PROBLEM 1. Reproduce the rows from the very beginning through the line containing "January 28, 2025 • 07:00 PM UTC • 26", both ends included, and omit the pictures.

━━ GIVEN PASSAGE

# Surf at HBSP



## rickyble

Fish the surf this am early and got one good whiting. Got it on shrimp and fishbite Bloodworm on the end. Cleaned and ready to eat. I should be out there ever morning this week.


----------



## SmoothLures

See any sand fleas? Gonna fish down there once or twice between tomorrow and Sunday.


----------



## rickyble

no sand fleas yet. wish i had. the big whitings love them not to mention pomps


----------



## SmoothLures

No doubt. Going to Yucca in the morning. Holler if you do any good.


----------



## surfmom

We fished surf Sunday and Monday not a nibble zilch nada zero lol


----------



## rickyble

heading down this am early and fish the incoming tide...not ideal but at least ill wet a hook.


----------



## rickyble

fished yesterday morning early and nothing just surfmom. Nothing not even a nibble


----------



## rickyble

sorry i meant just like surfmom had. Nothing not even a bite


----------



## ChefRobb

rickyble said:


> sorry i meant just like surfmom had. Nothing not even a bite


OK...thanks for clarifying. I was scratching my head wondering what kind of rig and what type of bait you would catch surfmom on. I was leaning towards a diamond jig.

━━━━
━━ SOURCE DATA

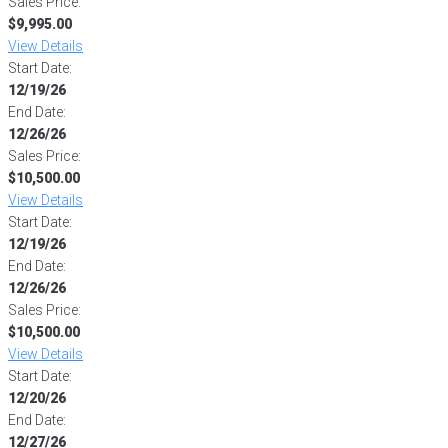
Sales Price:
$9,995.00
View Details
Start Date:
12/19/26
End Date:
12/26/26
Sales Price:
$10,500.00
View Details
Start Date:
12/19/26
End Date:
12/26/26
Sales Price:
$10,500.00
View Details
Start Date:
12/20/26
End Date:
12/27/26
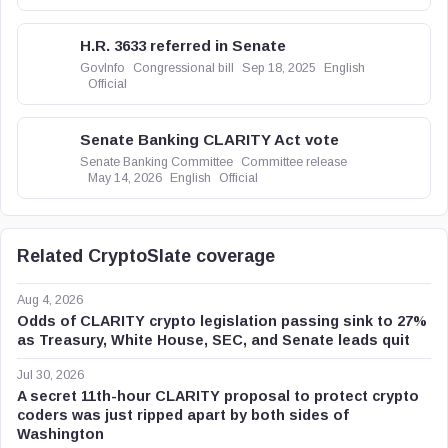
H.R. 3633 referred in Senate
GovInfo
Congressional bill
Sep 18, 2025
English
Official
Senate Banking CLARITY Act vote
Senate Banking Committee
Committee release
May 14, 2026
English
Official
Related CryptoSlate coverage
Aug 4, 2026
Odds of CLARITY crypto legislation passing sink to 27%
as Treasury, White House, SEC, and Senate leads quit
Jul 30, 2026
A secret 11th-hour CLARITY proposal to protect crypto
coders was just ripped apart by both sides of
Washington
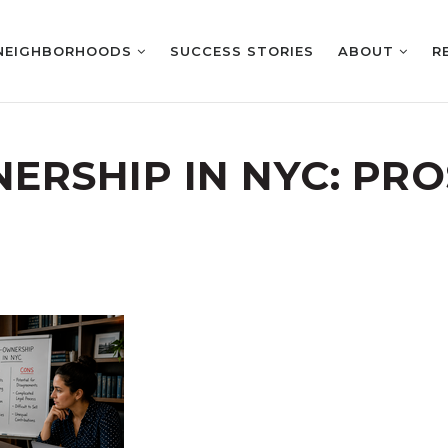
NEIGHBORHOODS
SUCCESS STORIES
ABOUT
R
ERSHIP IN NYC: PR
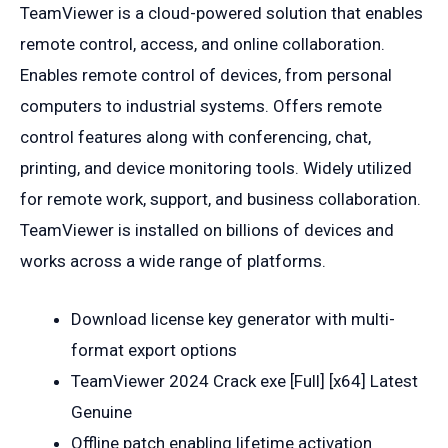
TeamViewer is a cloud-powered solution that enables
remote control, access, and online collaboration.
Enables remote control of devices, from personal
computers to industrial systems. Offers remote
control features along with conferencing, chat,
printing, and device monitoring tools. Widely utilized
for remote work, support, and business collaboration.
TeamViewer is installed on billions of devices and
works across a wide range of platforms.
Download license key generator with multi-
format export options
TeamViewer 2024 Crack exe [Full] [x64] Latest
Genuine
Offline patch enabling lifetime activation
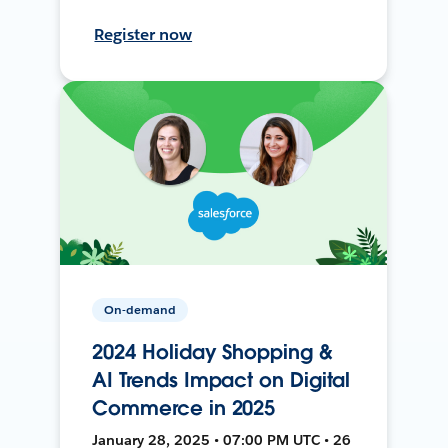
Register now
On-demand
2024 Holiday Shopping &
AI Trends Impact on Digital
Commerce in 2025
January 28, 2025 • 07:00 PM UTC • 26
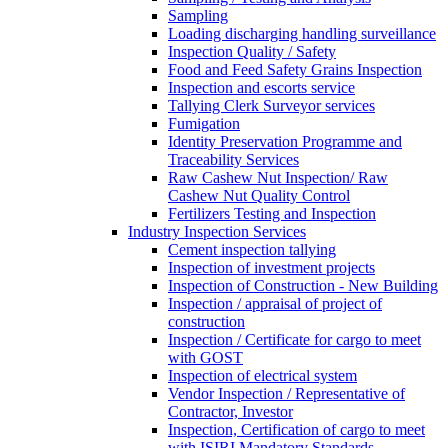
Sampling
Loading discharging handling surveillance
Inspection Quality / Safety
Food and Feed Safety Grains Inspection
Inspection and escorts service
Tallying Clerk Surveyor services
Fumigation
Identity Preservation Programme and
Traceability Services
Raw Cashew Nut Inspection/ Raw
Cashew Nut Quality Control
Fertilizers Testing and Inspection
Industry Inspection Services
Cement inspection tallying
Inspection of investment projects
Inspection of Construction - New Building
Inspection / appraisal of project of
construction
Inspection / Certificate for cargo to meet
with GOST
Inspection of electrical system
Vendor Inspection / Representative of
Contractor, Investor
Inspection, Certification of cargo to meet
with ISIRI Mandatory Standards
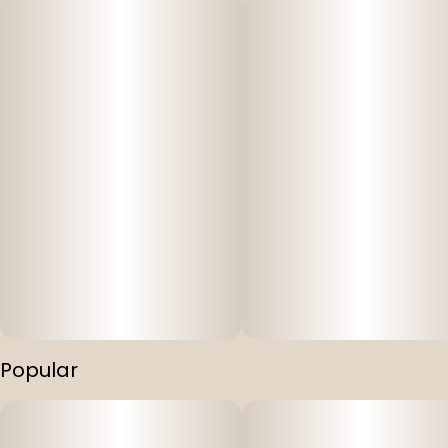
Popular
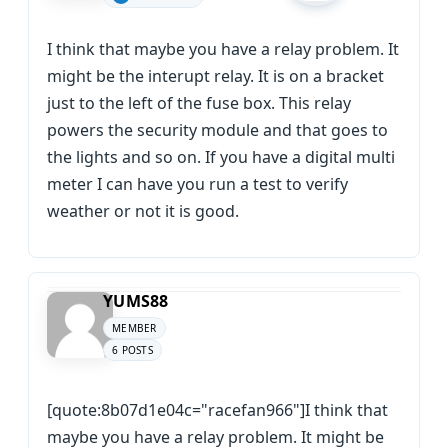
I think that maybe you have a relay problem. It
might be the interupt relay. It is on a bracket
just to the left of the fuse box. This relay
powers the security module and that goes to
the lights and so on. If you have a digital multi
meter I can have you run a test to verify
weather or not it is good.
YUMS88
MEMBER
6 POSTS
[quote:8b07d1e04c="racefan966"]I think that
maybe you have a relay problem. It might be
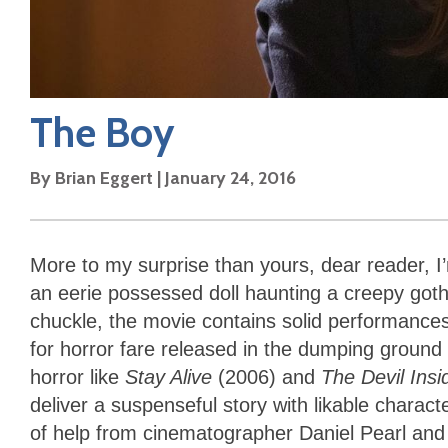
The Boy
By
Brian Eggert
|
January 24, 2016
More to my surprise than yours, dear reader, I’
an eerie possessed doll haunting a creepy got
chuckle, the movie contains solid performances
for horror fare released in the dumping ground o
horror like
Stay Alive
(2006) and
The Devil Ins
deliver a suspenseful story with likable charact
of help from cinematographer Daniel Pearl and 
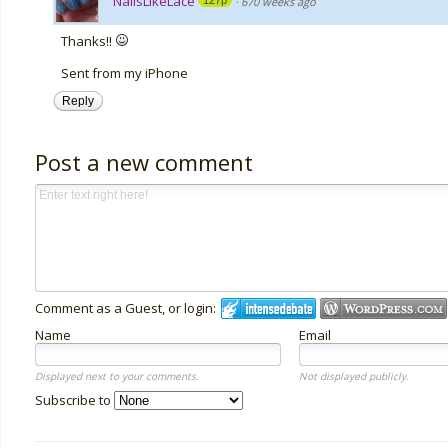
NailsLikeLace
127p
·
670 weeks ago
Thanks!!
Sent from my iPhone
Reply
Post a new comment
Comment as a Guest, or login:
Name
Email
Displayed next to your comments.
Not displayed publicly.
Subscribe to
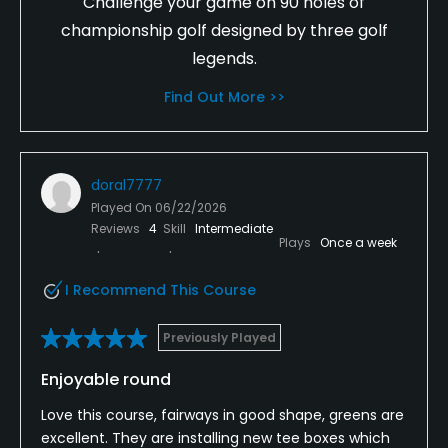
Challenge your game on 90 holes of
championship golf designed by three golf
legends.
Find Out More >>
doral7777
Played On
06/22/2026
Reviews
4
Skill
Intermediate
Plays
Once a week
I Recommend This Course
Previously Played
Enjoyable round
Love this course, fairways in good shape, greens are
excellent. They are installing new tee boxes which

━━━━

PROBLEM 2. From the surf fishing thread, write out the text from "OK...thanks for clarifying." up to and including "a diamond jig.".

YOUR RESPONSE 1.
Sales Price:
$9,995.00
View Details
Start Date:
12/19/26
End Date:
12/26/26
Sales Price:
$10,500.00
View Details
Start Date:
12/19/26
End Date:
12/26/26
Sales Price:
$10,500.00
View Details
Start Date:
12/20/26
End Date:
12/27/26
H.R. 3633 referred in Senate
GovInfo
Congressional bill
Sep 18, 2025
English
Official
Senate Banking CLARITY Act vote
Senate Banking Committee
Committee release
May 14, 2026
English
Official
Related CryptoSlate coverage
Aug 4, 2026
Odds of CLARITY crypto legislation passing sink to 27%
as Treasury, White House, SEC, and Senate leads quit
Jul 30, 2026
A secret 11th-hour CLARITY proposal to protect crypto
coders was just ripped apart by both sides of
Washington
NEIGHBORHOODS
SUCCESS STORIES
ABOUT
R
ERSHIP IN NYC: PR
TeamViewer is a cloud-powered solution that enables
remote control, access, and online collaboration.
Enables remote control of devices, from personal
computers to industrial systems. Offers remote
control features along with conferencing, chat,
printing, and device monitoring tools. Widely utilized
for remote work, support, and business collaboration.
TeamViewer is installed on billions of devices and
works across a wide range of platforms.
Download license key generator with multi-
format export options
TeamViewer 2024 Crack exe [Full] [x64] Latest
Genuine
Offline patch enabling lifetime activation
Register now
On-demand
2024 Holiday Shopping &
AI Trends Impact on Digital
Commerce in 2025
January 28, 2025 • 07:00 PM UTC • 26

YOUR RESPONSE 2.
OK...thanks for clarifying. I was scratching my head wondering what kind of rig and what type of bait you would catch surfmom on. I was leaning towards a diamond jig.